180g plain dark chocolate, 46% cocoa solids


  • For the jelly, break the jelly into pieces and place in a small bowl. Pour over the boiling water and stir until the jelly is completely dissolved. Add the orange zest, then pour into a shallow 30cm x 20cm tray. Chill in the fridge for 1 hour until set.
  • Meanwhile, pre-heat the oven to 180C/Fan160C/Gas 4 and grease a 12 hole, shallow bun tin with butter. Whisk the eggs and sugar together for 4 – 5 minutes until pale and fluffy, then gently fold in the flour.
  • Fill each well in the bun tin with a tablespoon of the cake batter. Bake for 6-8 minutes, until well risen and the top of the sponges spring back when lightly pressed with a finger. Remove from the oven and leave to cool in the tray for a few minutes then finish cooling on a wire rack.
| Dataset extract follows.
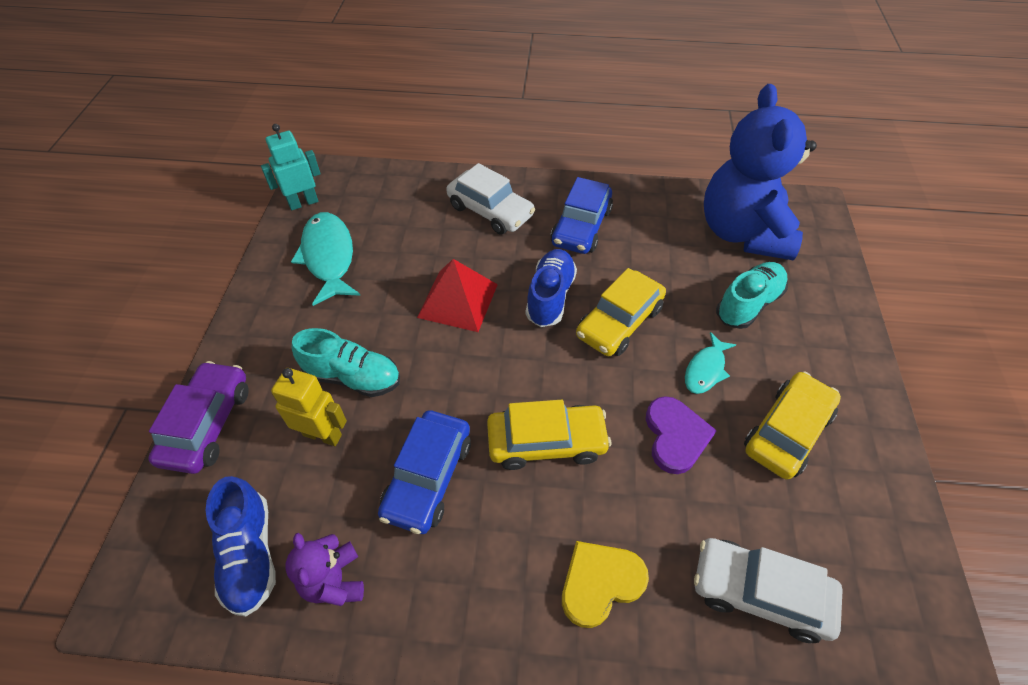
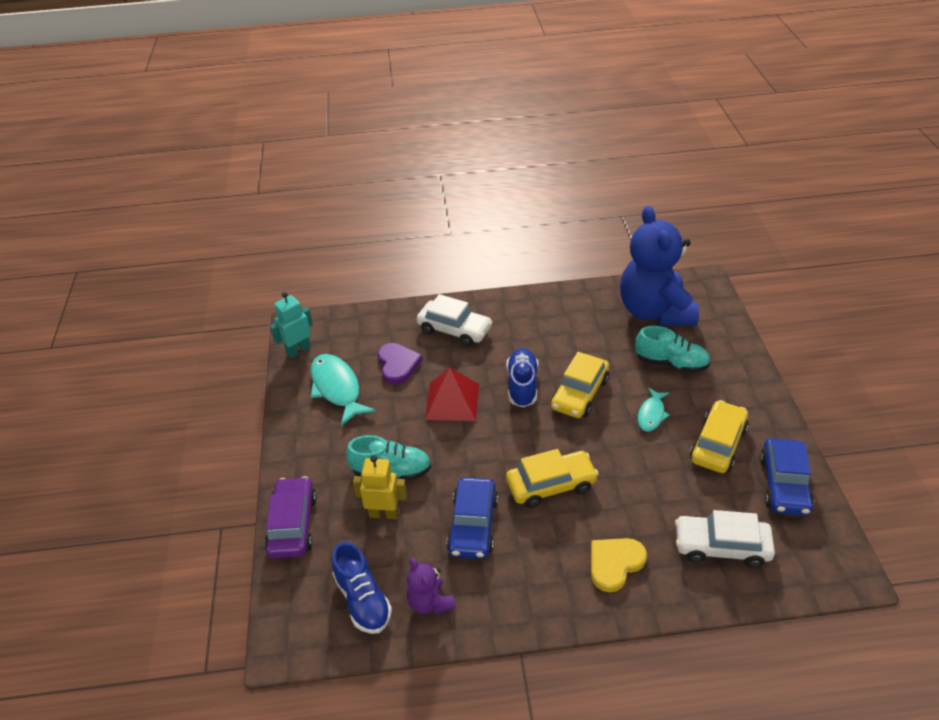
camera: 10 degrees left, 10 degrees down
blue car [551,177,613,254] -> blue car moved to [760,438,814,516]
purple heart [646,396,717,474] -> purple heart moved to [378,343,423,384]
turquoise shoe [716,262,788,329] -> turquoise shoe turned 75 degrees clockwise [635,326,711,373]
  • To assemble, break the chocolate into pieces then melt in a bowl set over a pan of gently simmering water. Remove the bowl from the heat and leave to cool & thicken slightly.(you can also use a microwave and stir at 20 sec intervals)
  • Turn the jelly out onto a sheet of non stick baking parchment. Cut 12 discs from the orange jelly using a 5cm round cutter. Sit one jelly disc on top of each sponge.
  • Spoon a tsp of the melted chocolate on the centre of the jelly discs just enough to use the back of the spoon to push the chocolate from the centre to the edge (should be a thin layer). Using a fork create a criss cross pattern on top of the chocolate, then leave in the fridge to set completely.